Já o PCP disse que nem é possível alterar a lei fundamental em Estado de Emergência.

O mesmo repetiu o PS. Ora, o primeiro-ministro considerou que há condições para se realizarem as eleições presidenciais, ainda que os candidatos tenham de fazer ajustamentos às campanhas.

E o próprio Presidente da República ouviu os partidos previamente e a resposta foi unânime: a eleição não deve ser adiada. Mais, «neste momento encontramo-nos numa situação em que não vejo muito fácil que a revisão constitucional seja feita em tempo útil», defendeu Marcelo Rebelo de Sousa.

Só o candidato Vitorino Silva defendeu abertamente que o ato eleitoral deveria ter sido adiado, num confronto televisivo com a candidata Ana Gomes.

A também ex-eurodeputada defendeu nesse mesmo debate televisivo que «teria gostado que houvesse outras medidas mais de fundo que tivessem sido adotadas há mais tempo para, por exemplo, facilitar o voto por correspondência dos nossos imigrantes».

«As eleições estão marcadas e não há qualquer proposta de revisão constitucional nesse sentido. É uma questão que não se coloca», defendeu, por seu turno, a candidatura de Marisa Matias, ao Nascer do SOL.

Por sua vez, a Iniciativa Liberal, que apoia Tiago Mayan nas presidenciais, argumentou:«Na eventualidade de o Presidente da República ou o Governo virem em data posterior a decidir a implementação medidas mais restritivas, terão de ter consciência que essa decisão poderá ter implicações no exercício do direito de voto, cabendo-lhes, nesse caso, a responsabilidade de propor soluções».

Ora, Maria do Rosário Gama,  fundadora da APRe (Aposentados, Pensionistas e Reformados), não acredita que seja possível adiar eleições.
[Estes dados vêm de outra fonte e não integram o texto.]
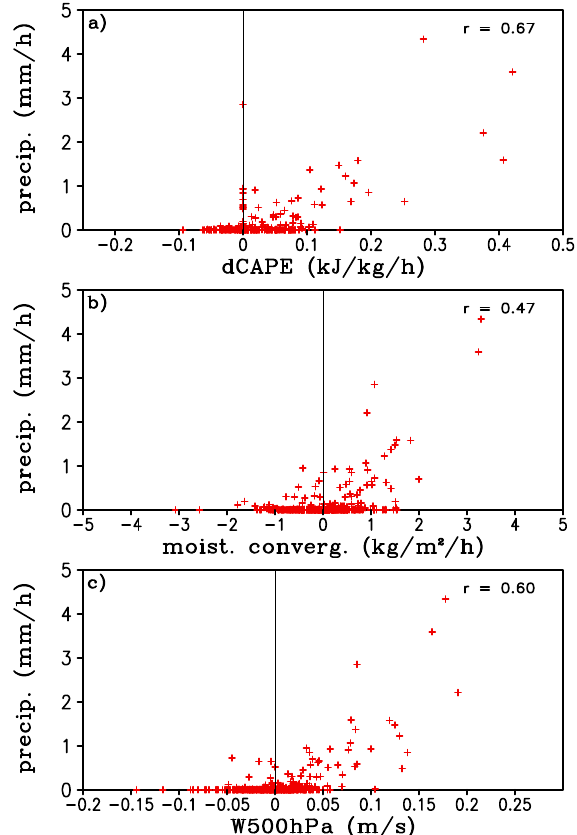
Figure 5. Scatter plots of precipitation rate (mm / h) against ( a ) large-scale convective available potential energy (CAPE) change (kJ / kg / h), ( b ) moisture convergence (kg / m 2 / h), and ( c ) vertical velocity at 500 hPa (ms − 1 ) over the 300 km MC3E variational analysis domain.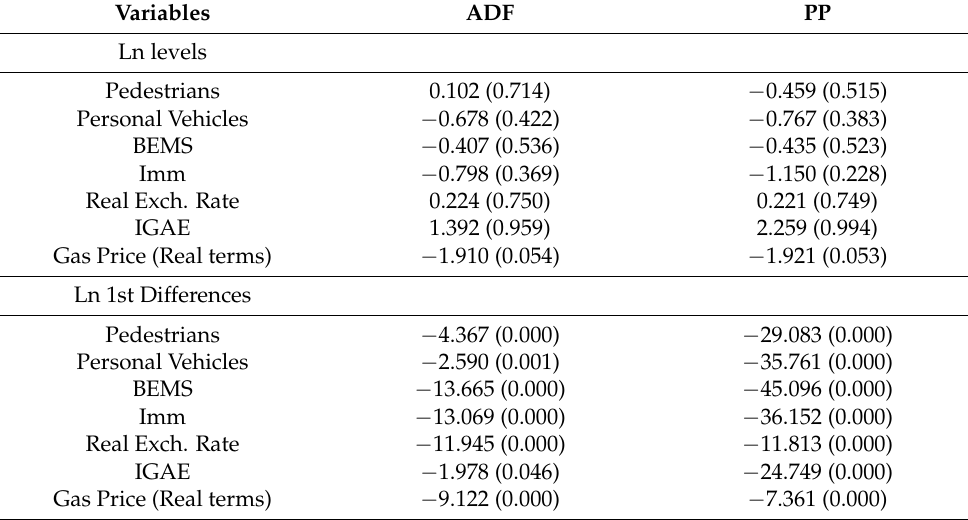
Table 4. Unit root tests.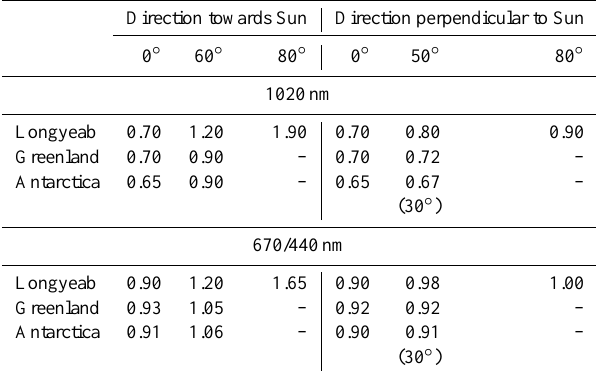
Table 1. Comparison of reflectances taken in situ at Longyearbyen (this paper), and from space by PARASOL over Greenland and Antarctica (Kokhanvosky and Breon,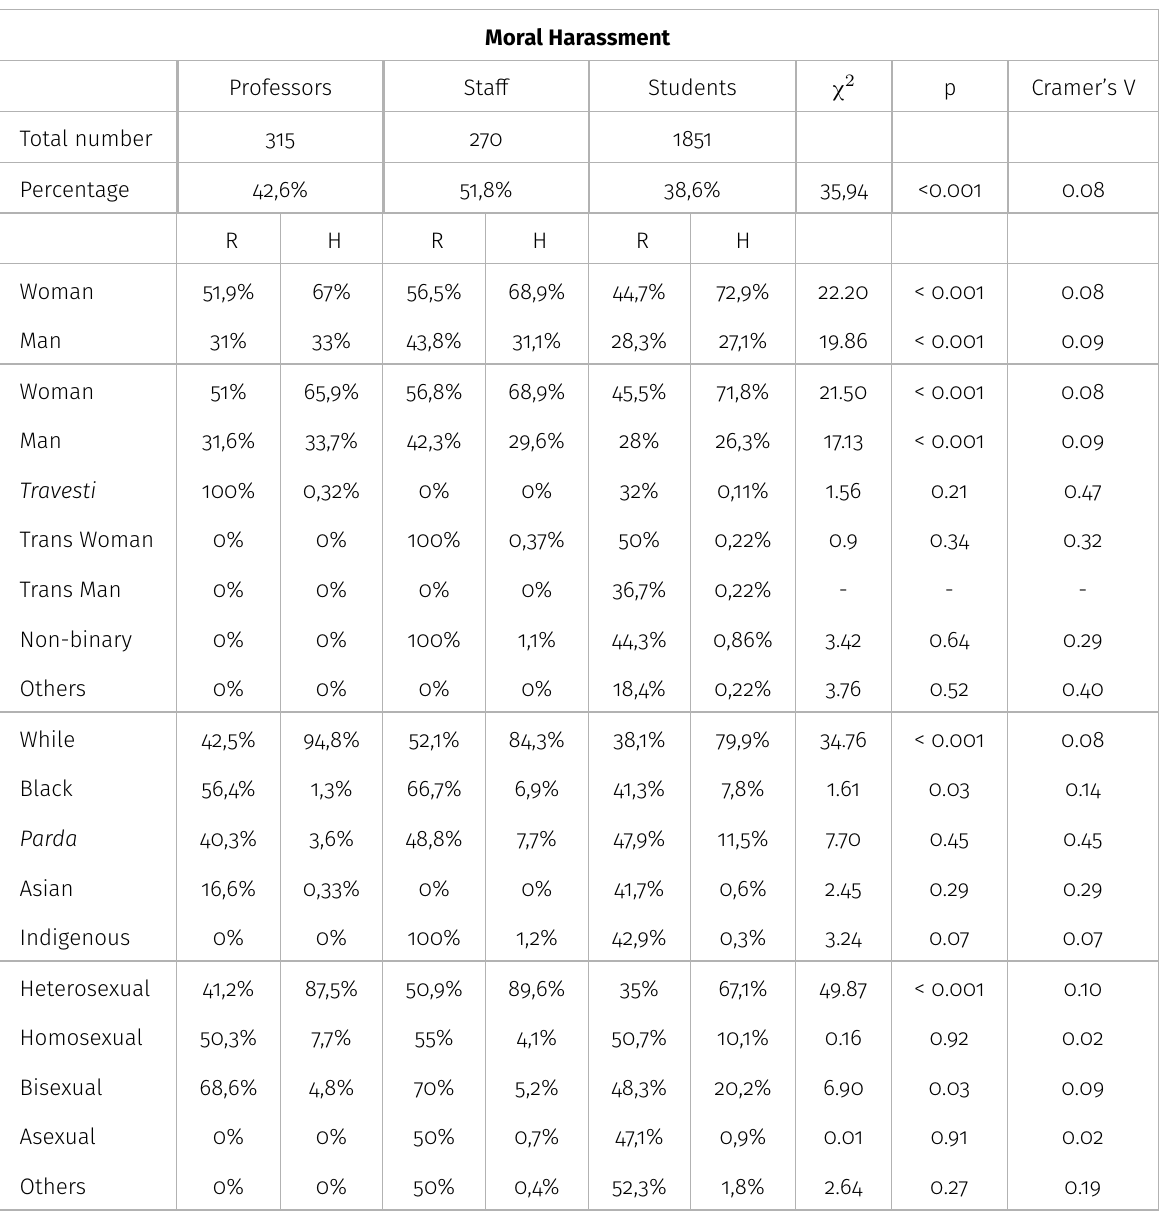
Table II. First line shows the total number of people who suffered moral harassment among respondents to the questionnaire and the second line shows the percentage in terms of the total number of professors, technical and administrative staff and students. From the third line, the percentages of people harassed are discriminated in terms of different categories, whose identification is shown in the first column. For each of group (professors, staff and students) there are two columns: the column identified as ”R”, which corresponds to the percentage of respondents who suffered harassment normalized by the universe of respondents in each category and the column ”H”, that is the percentage of harassed people in each category. The last three columns are χ 2 tests, p-values, and Cramer’s V for effect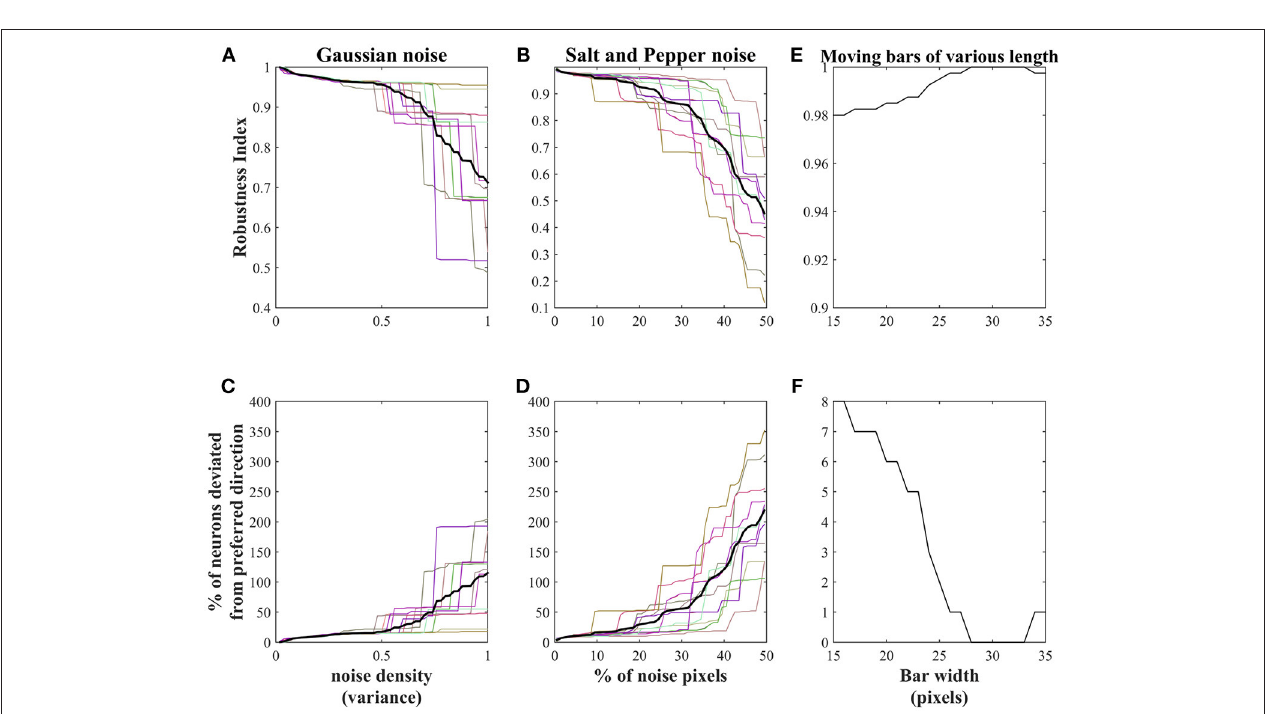
FIGURE 10 | Robustness of the trained network: NF1(20 × 20 units) trained using non-noisy moving bar is used to test the robustness of the proposed network. (A,B) represents the decrease in the robustness index (RI)of the network with an increase in the noise density. The thick black lines in (A,B) indicates the RI average across 20 trials. In the case of salt and pepper noise, RI reaches zero when 50% of the training set pixels were made noisy. Similar results can be seen with Gaussian noise with variance = 1. The network shows high tolerance: to the Gaussian noise with a variance of < 0.5 and to the salt and pepper noise whose density of < 0.3. (C,D) represents the number of pixels deviated from its preferred direction in relation to the noise density. (E) represents the robustness of the network to the varying bar length. RI reduced slightly with a change in the bar length. (F) shows the number of neurons deviated from their preferred directions to the change in bar length.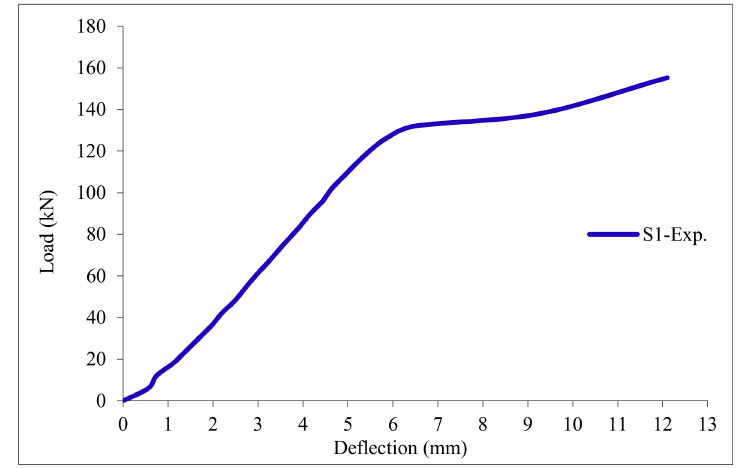
Figure 17. Load deflection curve for control slab S1.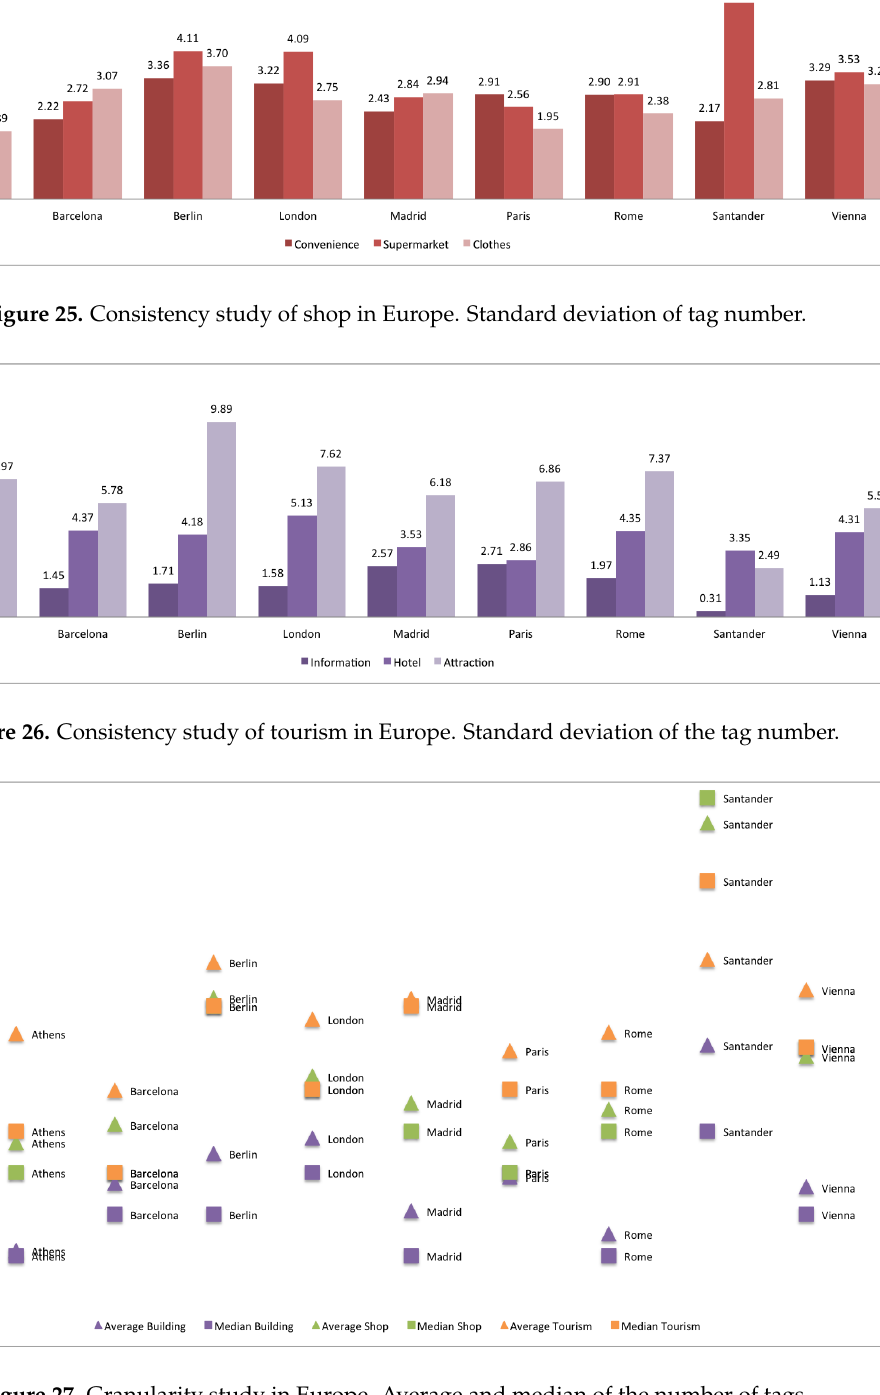
Figure 27. Granularity study in Europe. Average and median of the number of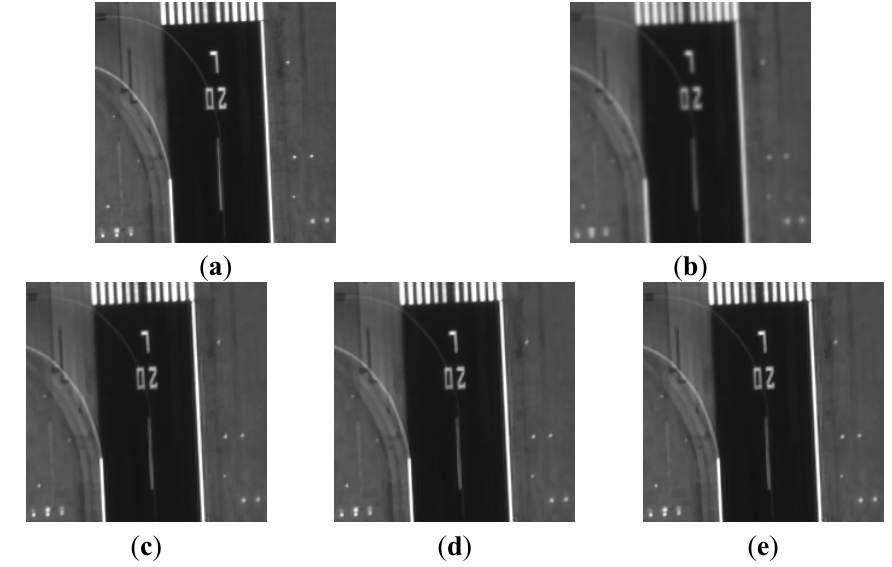
Figure 7. Experimental results of different resolution enhancement methods with Image2. ( a ) Original HR image; ( b ) bilinear interpolation; ( c ) general algorithm (GEN); ( d ) angle weighted (ANGW); ( e ) residual error weighted (RESW).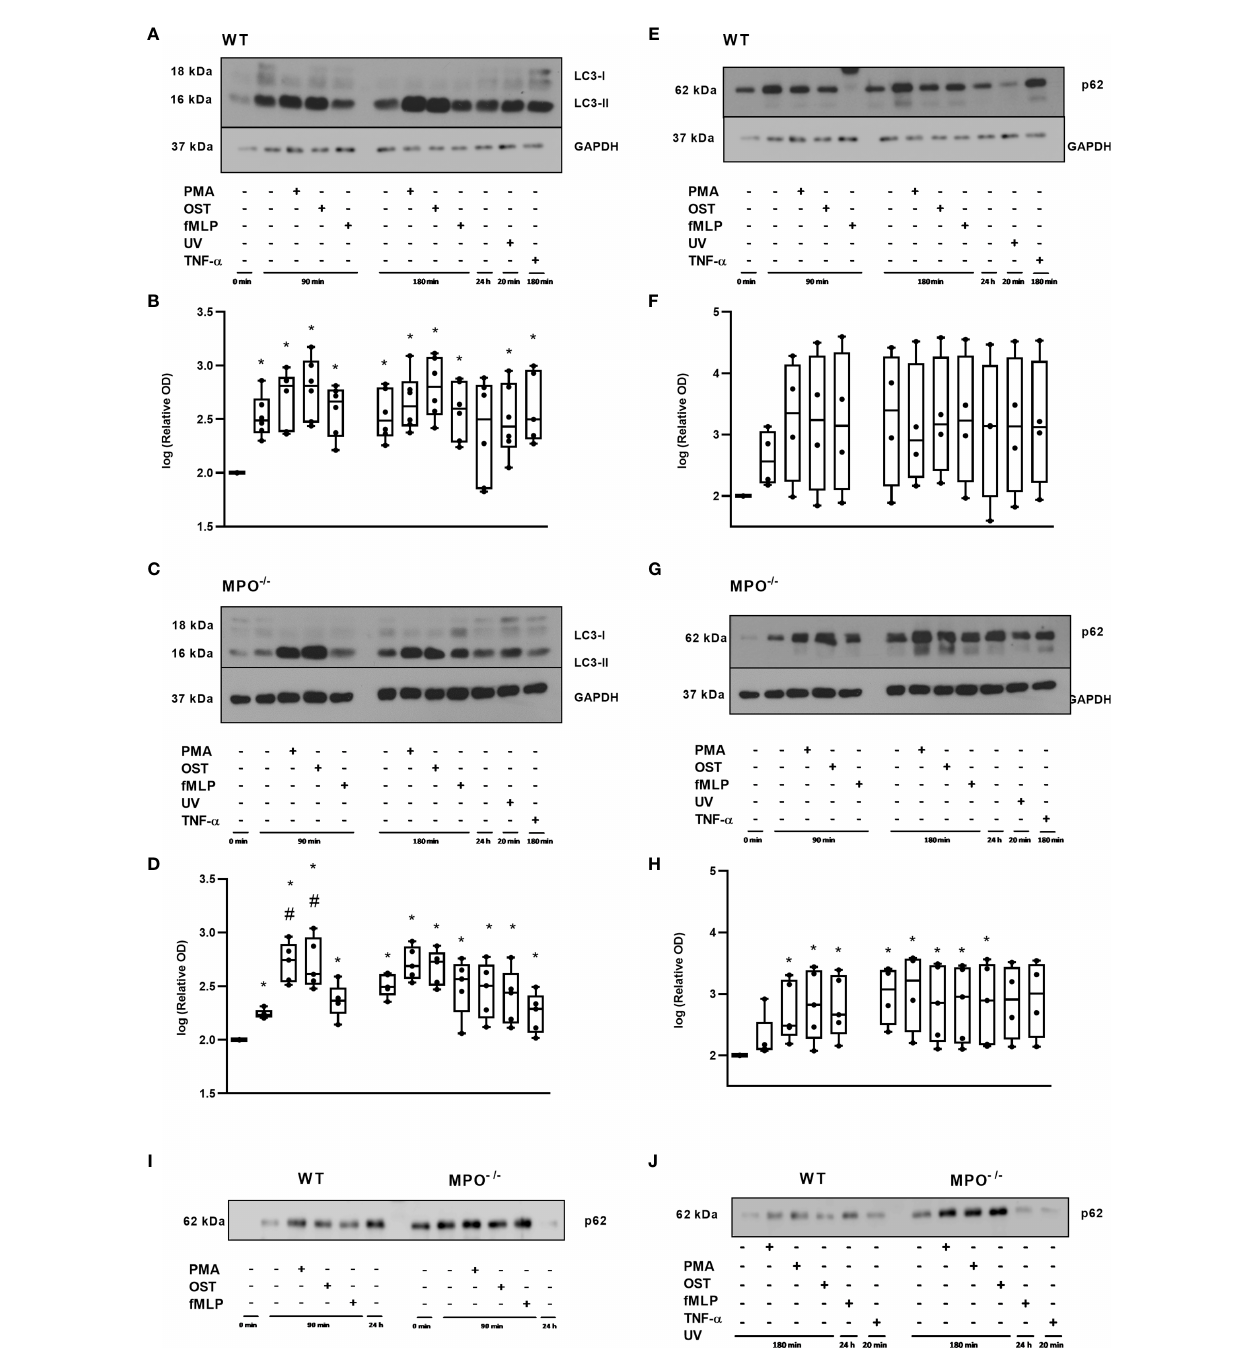
FIGURE 6 | Autophagic proteins LC3 (A – D) and p62 (E – J) in PMNs from WT (A, B, E, F, I, J) and MPO -/- (C, D, G – J) mice after the induction of oxidative burst by PMA, OST, and fMLP for 90 min and 180 min. PMNs (1x 10 7 cells/ml) isolated from BALF of WT and MPO-/- mice were stimulated with PMA (80 nM), OST (1:10 MOI) and fMLP (1.14 m M) for 90 and 180 min. PMNs incubated for 24 h without stimulation, PMNs irradiated by UV for 20 min, and PMNs treated by TNF- a (10 ng/ ml) for 180 min were tested as positive controls. Proteins LC3, p62 and GAPDH (as a marker of equal loading) were determined by Western blot. Analysis of OD was performed using ImageJ, and values are depicted as percentage of control PMNs (untreated and non-incubated) transformed by Log2 to normalize the data distributions (B, D, F, H) . Data are presented as median, 25, and 75 percentiles (the box) and 10 and 90 percentiles (the whiskers), and individual values are drawn as individual dots (n = 4-5). * shows statistically signi fi cant difference (p < 0.05) compared with untreated control (Ctrl). # Shows statistically signi fi cant difference (p < 0.05) compared with unstimulated control incubated for the same time period.A comparions of p62 protein in PMNs from WT and MPO -/- PMNs after the induction of oxidative burst by PMA, OST, and fMLP for 90 min (I) and 180 min (J) . Figures (A, C, E, G, I, J) represent typical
Mas pede soluções para os mais velhos. «A questão dos lares resolvia-se se as urnas fossem aos lares», advogou Maria do Rosário Gama.

No caso das pessoas saudáveis e autónomas, Maria do Rosário Gama diz que é imperioso a máscara, o distanciamento físico de dois metros e desinfetantes na entrada e na saída das assembleias de voto. Mais, «era importante dar prioridade aos mais velhos» nas filas. Maria do Rosário Gama defende que se deve votar, mas acredita que a abstenção vai aumentar «porque as pessoas mais velhas são aquelas que gostam de ir votar».